*About this exercise*. Down to the last word, output the records below, skipping any images.

*Data listing*.
....

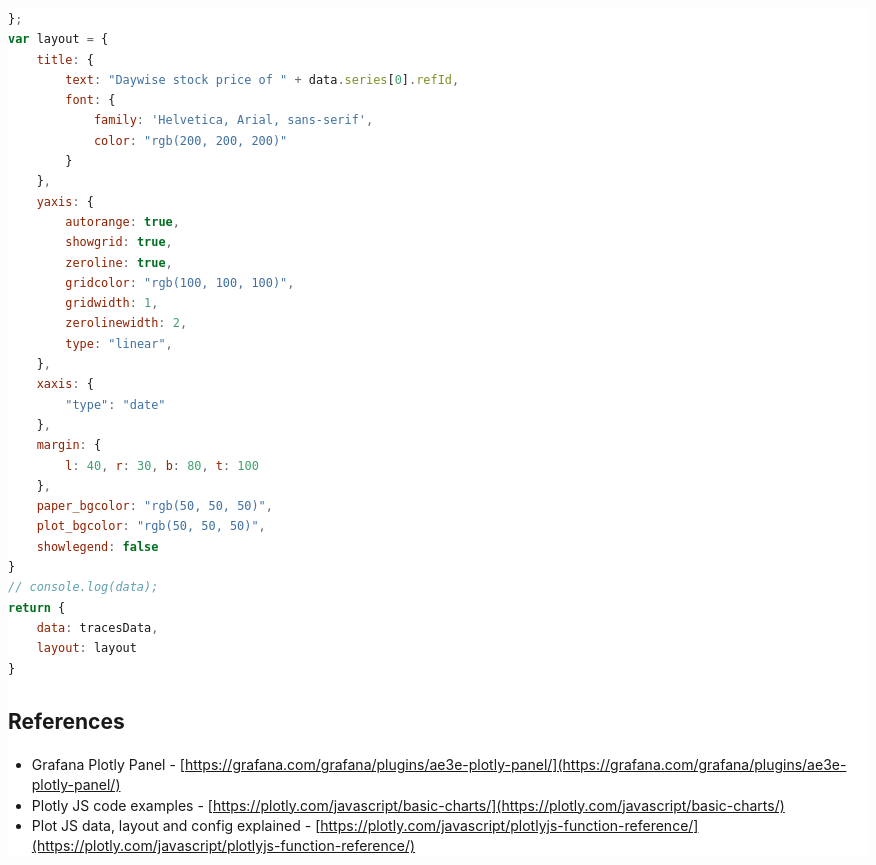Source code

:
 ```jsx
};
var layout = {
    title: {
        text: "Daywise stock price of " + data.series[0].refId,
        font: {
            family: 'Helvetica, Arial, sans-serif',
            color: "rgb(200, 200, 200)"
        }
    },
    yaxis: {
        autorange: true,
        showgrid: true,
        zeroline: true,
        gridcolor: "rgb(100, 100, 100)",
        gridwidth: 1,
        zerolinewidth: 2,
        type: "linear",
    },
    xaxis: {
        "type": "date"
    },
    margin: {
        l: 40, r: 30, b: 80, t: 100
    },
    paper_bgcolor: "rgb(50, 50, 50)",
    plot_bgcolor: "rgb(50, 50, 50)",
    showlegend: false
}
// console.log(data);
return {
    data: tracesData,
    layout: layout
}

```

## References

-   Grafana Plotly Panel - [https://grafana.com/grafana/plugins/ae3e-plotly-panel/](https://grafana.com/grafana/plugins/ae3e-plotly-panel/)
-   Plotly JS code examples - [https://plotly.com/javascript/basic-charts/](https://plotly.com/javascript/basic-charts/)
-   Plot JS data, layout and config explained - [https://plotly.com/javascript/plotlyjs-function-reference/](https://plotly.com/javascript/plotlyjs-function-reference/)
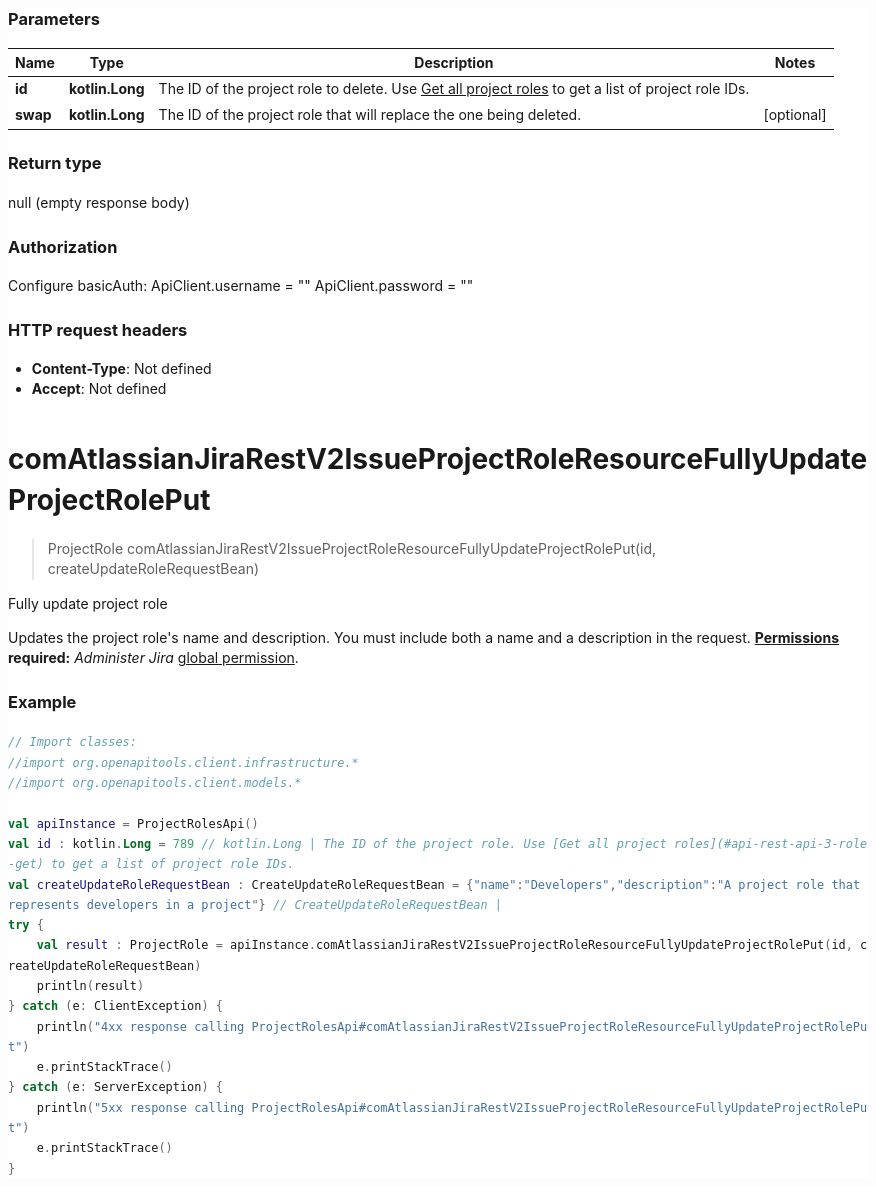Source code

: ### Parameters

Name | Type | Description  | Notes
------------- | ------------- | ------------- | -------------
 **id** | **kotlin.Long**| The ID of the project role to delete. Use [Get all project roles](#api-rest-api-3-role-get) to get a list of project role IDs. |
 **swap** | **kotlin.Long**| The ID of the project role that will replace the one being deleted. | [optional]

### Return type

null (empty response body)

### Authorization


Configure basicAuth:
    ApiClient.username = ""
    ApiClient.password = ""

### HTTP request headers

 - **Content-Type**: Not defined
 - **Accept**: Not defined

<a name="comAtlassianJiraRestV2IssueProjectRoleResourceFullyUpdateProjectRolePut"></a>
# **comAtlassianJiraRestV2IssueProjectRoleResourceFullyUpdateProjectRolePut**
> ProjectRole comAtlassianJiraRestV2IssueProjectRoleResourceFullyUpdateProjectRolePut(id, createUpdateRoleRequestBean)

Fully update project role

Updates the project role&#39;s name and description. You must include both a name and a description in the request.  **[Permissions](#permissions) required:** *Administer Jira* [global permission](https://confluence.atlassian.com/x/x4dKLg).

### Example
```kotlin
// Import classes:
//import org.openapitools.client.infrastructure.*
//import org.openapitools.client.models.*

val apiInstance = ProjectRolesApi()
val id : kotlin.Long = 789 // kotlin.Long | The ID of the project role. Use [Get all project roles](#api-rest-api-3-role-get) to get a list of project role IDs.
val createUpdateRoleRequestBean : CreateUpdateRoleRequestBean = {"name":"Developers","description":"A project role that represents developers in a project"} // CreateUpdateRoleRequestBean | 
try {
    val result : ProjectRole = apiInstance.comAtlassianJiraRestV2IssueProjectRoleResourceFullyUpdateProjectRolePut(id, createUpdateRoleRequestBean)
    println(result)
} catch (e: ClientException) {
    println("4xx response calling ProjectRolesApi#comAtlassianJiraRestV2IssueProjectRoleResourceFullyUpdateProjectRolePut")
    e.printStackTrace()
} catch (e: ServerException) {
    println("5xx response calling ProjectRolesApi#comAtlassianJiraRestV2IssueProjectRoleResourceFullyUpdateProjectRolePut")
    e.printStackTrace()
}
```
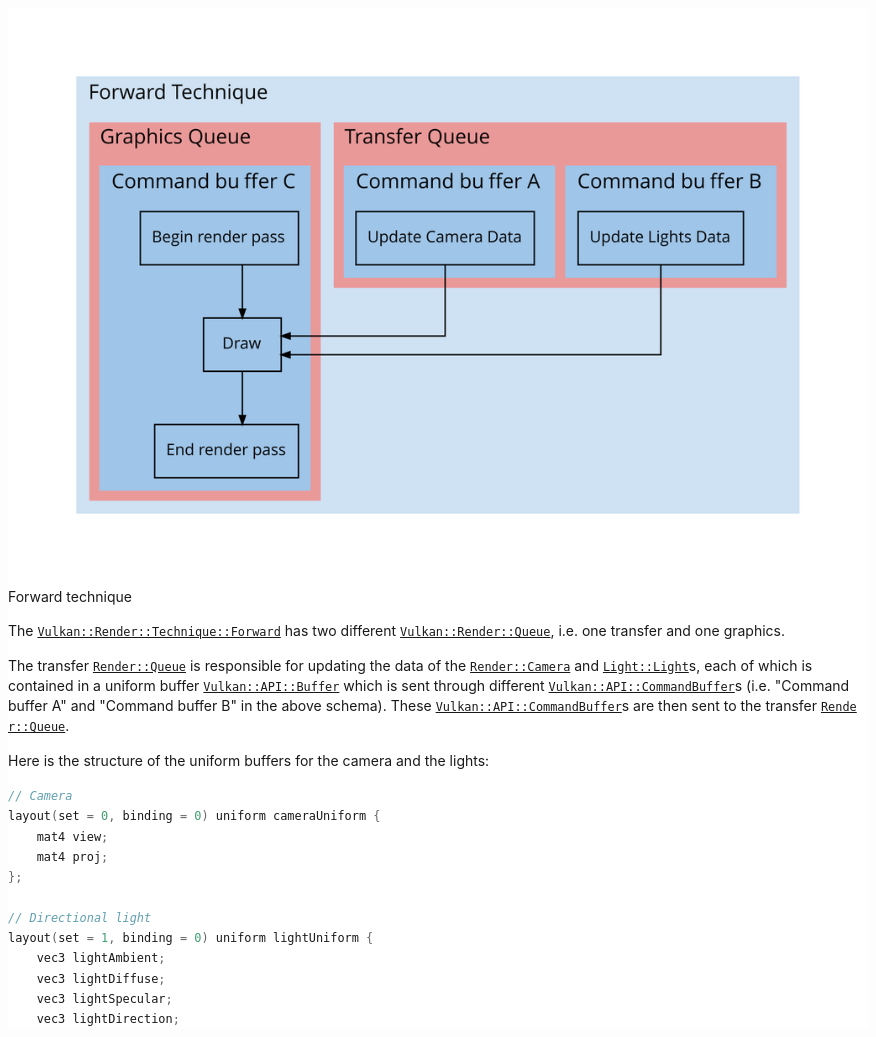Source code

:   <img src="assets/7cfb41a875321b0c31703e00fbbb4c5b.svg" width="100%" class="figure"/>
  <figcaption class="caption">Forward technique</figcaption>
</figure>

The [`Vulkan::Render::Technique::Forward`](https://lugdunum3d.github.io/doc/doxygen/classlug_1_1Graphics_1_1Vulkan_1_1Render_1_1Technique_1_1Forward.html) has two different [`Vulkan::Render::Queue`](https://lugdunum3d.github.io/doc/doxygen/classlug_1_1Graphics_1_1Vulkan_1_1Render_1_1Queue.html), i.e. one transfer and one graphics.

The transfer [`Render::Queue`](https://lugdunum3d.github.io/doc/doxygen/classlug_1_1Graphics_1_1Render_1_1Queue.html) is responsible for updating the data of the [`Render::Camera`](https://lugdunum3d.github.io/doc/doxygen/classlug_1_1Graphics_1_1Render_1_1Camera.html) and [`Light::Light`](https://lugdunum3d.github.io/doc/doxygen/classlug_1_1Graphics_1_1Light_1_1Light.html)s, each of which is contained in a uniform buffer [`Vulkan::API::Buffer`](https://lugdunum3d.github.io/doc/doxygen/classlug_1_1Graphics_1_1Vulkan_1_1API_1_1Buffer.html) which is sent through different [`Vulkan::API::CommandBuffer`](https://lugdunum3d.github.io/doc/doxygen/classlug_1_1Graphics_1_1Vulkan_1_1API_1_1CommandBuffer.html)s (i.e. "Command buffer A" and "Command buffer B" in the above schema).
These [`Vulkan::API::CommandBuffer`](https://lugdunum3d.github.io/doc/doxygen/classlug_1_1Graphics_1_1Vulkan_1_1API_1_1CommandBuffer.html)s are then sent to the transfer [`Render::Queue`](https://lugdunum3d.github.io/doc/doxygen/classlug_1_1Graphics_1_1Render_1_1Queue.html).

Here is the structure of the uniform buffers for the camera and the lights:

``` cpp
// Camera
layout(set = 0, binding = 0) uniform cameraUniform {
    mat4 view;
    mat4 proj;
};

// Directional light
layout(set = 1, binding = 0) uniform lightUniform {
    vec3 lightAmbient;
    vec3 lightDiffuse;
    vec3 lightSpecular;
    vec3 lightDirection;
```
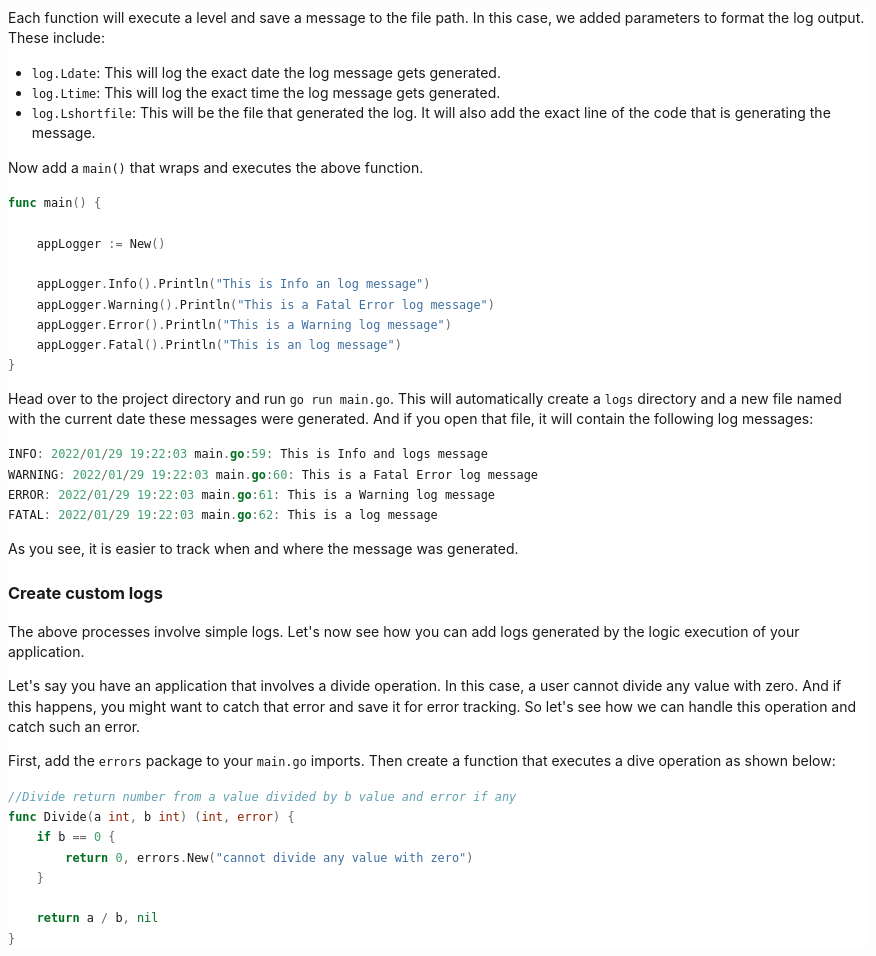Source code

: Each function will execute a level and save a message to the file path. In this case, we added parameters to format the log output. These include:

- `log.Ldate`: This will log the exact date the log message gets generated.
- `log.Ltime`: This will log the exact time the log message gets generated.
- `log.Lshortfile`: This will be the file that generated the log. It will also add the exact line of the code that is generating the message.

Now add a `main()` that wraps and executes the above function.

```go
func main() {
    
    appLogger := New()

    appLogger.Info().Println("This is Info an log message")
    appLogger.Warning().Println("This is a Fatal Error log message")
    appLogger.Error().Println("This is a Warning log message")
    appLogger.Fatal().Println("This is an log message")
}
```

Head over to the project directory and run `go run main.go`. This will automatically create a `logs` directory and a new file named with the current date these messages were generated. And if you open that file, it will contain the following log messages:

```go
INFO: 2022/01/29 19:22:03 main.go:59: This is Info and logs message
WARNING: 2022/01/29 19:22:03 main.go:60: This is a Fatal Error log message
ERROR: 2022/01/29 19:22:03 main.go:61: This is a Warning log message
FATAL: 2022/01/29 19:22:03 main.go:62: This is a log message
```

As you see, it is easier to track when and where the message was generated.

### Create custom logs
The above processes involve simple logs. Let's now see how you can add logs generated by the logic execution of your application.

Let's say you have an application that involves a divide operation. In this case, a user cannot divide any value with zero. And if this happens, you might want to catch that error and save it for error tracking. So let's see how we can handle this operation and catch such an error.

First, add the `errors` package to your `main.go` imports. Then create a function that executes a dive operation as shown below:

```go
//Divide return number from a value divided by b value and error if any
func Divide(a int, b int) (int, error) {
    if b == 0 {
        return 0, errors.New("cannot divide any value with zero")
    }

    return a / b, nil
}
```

....

*Written response*.
Source code

:
 ```jsx
};
var layout = {
    title: {
        text: "Daywise stock price of " + data.series[0].refId,
        font: {
            family: 'Helvetica, Arial, sans-serif',
            color: "rgb(200, 200, 200)"
        }
    },
    yaxis: {
        autorange: true,
        showgrid: true,
        zeroline: true,
        gridcolor: "rgb(100, 100, 100)",
        gridwidth: 1,
        zerolinewidth: 2,
        type: "linear",
    },
    xaxis: {
        "type": "date"
    },
    margin: {
        l: 40, r: 30, b: 80, t: 100
    },
    paper_bgcolor: "rgb(50, 50, 50)",
    plot_bgcolor: "rgb(50, 50, 50)",
    showlegend: false
}
// console.log(data);
return {
    data: tracesData,
    layout: layout
}

```

## References

-   Grafana Plotly Panel - [https://grafana.com/grafana/plugins/ae3e-plotly-panel/](https://grafana.com/grafana/plugins/ae3e-plotly-panel/)
-   Plotly JS code examples - [https://plotly.com/javascript/basic-charts/](https://plotly.com/javascript/basic-charts/)
-   Plot JS data, layout and config explained - [https://plotly.com/javascript/plotlyjs-function-reference/](https://plotly.com/javascript/plotlyjs-function-reference/)
Source code

: ### Parameters

Name | Type | Description  | Notes
------------- | ------------- | ------------- | -------------
 **id** | **kotlin.Long**| The ID of the project role to delete. Use [Get all project roles](#api-rest-api-3-role-get) to get a list of project role IDs. |
 **swap** | **kotlin.Long**| The ID of the project role that will replace the one being deleted. | [optional]

### Return type

null (empty response body)

### Authorization


Configure basicAuth:
    ApiClient.username = ""
    ApiClient.password = ""

### HTTP request headers

 - **Content-Type**: Not defined
 - **Accept**: Not defined

<a name="comAtlassianJiraRestV2IssueProjectRoleResourceFullyUpdateProjectRolePut"></a>
# **comAtlassianJiraRestV2IssueProjectRoleResourceFullyUpdateProjectRolePut**
> ProjectRole comAtlassianJiraRestV2IssueProjectRoleResourceFullyUpdateProjectRolePut(id, createUpdateRoleRequestBean)

Fully update project role

Updates the project role&#39;s name and description. You must include both a name and a description in the request.  **[Permissions](#permissions) required:** *Administer Jira* [global permission](https://confluence.atlassian.com/x/x4dKLg).

### Example
```kotlin
// Import classes:
//import org.openapitools.client.infrastructure.*
//import org.openapitools.client.models.*

val apiInstance = ProjectRolesApi()
val id : kotlin.Long = 789 // kotlin.Long | The ID of the project role. Use [Get all project roles](#api-rest-api-3-role-get) to get a list of project role IDs.
val createUpdateRoleRequestBean : CreateUpdateRoleRequestBean = {"name":"Developers","description":"A project role that represents developers in a project"} // CreateUpdateRoleRequestBean | 
try {
    val result : ProjectRole = apiInstance.comAtlassianJiraRestV2IssueProjectRoleResourceFullyUpdateProjectRolePut(id, createUpdateRoleRequestBean)
    println(result)
} catch (e: ClientException) {
    println("4xx response calling ProjectRolesApi#comAtlassianJiraRestV2IssueProjectRoleResourceFullyUpdateProjectRolePut")
    e.printStackTrace()
} catch (e: ServerException) {
    println("5xx response calling ProjectRolesApi#comAtlassianJiraRestV2IssueProjectRoleResourceFullyUpdateProjectRolePut")
    e.printStackTrace()
}
```
Source code

:   <img src="assets/7cfb41a875321b0c31703e00fbbb4c5b.svg" width="100%" class="figure"/>
  <figcaption class="caption">Forward technique</figcaption>
</figure>

The [`Vulkan::Render::Technique::Forward`](https://lugdunum3d.github.io/doc/doxygen/classlug_1_1Graphics_1_1Vulkan_1_1Render_1_1Technique_1_1Forward.html) has two different [`Vulkan::Render::Queue`](https://lugdunum3d.github.io/doc/doxygen/classlug_1_1Graphics_1_1Vulkan_1_1Render_1_1Queue.html), i.e. one transfer and one graphics.

The transfer [`Render::Queue`](https://lugdunum3d.github.io/doc/doxygen/classlug_1_1Graphics_1_1Render_1_1Queue.html) is responsible for updating the data of the [`Render::Camera`](https://lugdunum3d.github.io/doc/doxygen/classlug_1_1Graphics_1_1Render_1_1Camera.html) and [`Light::Light`](https://lugdunum3d.github.io/doc/doxygen/classlug_1_1Graphics_1_1Light_1_1Light.html)s, each of which is contained in a uniform buffer [`Vulkan::API::Buffer`](https://lugdunum3d.github.io/doc/doxygen/classlug_1_1Graphics_1_1Vulkan_1_1API_1_1Buffer.html) which is sent through different [`Vulkan::API::CommandBuffer`](https://lugdunum3d.github.io/doc/doxygen/classlug_1_1Graphics_1_1Vulkan_1_1API_1_1CommandBuffer.html)s (i.e. "Command buffer A" and "Command buffer B" in the above schema).
These [`Vulkan::API::CommandBuffer`](https://lugdunum3d.github.io/doc/doxygen/classlug_1_1Graphics_1_1Vulkan_1_1API_1_1CommandBuffer.html)s are then sent to the transfer [`Render::Queue`](https://lugdunum3d.github.io/doc/doxygen/classlug_1_1Graphics_1_1Render_1_1Queue.html).

Here is the structure of the uniform buffers for the camera and the lights:

``` cpp
// Camera
layout(set = 0, binding = 0) uniform cameraUniform {
    mat4 view;
    mat4 proj;
};

// Directional light
layout(set = 1, binding = 0) uniform lightUniform {
    vec3 lightAmbient;
    vec3 lightDiffuse;
    vec3 lightSpecular;
    vec3 lightDirection;
```
Source code

: Each function will execute a level and save a message to the file path. In this case, we added parameters to format the log output. These include:

- `log.Ldate`: This will log the exact date the log message gets generated.
- `log.Ltime`: This will log the exact time the log message gets generated.
- `log.Lshortfile`: This will be the file that generated the log. It will also add the exact line of the code that is generating the message.

Now add a `main()` that wraps and executes the above function.

```go
func main() {
    
    appLogger := New()

    appLogger.Info().Println("This is Info an log message")
    appLogger.Warning().Println("This is a Fatal Error log message")
    appLogger.Error().Println("This is a Warning log message")
    appLogger.Fatal().Println("This is an log message")
}
```

Head over to the project directory and run `go run main.go`. This will automatically create a `logs` directory and a new file named with the current date these messages were generated. And if you open that file, it will contain the following log messages:

```go
INFO: 2022/01/29 19:22:03 main.go:59: This is Info and logs message
WARNING: 2022/01/29 19:22:03 main.go:60: This is a Fatal Error log message
ERROR: 2022/01/29 19:22:03 main.go:61: This is a Warning log message
FATAL: 2022/01/29 19:22:03 main.go:62: This is a log message
```

As you see, it is easier to track when and where the message was generated.

### Create custom logs
The above processes involve simple logs. Let's now see how you can add logs generated by the logic execution of your application.

Let's say you have an application that involves a divide operation. In this case, a user cannot divide any value with zero. And if this happens, you might want to catch that error and save it for error tracking. So let's see how we can handle this operation and catch such an error.

First, add the `errors` package to your `main.go` imports. Then create a function that executes a dive operation as shown below:

```go
//Divide return number from a value divided by b value and error if any
func Divide(a int, b int) (int, error) {
    if b == 0 {
        return 0, errors.New("cannot divide any value with zero")
    }

    return a / b, nil
}
```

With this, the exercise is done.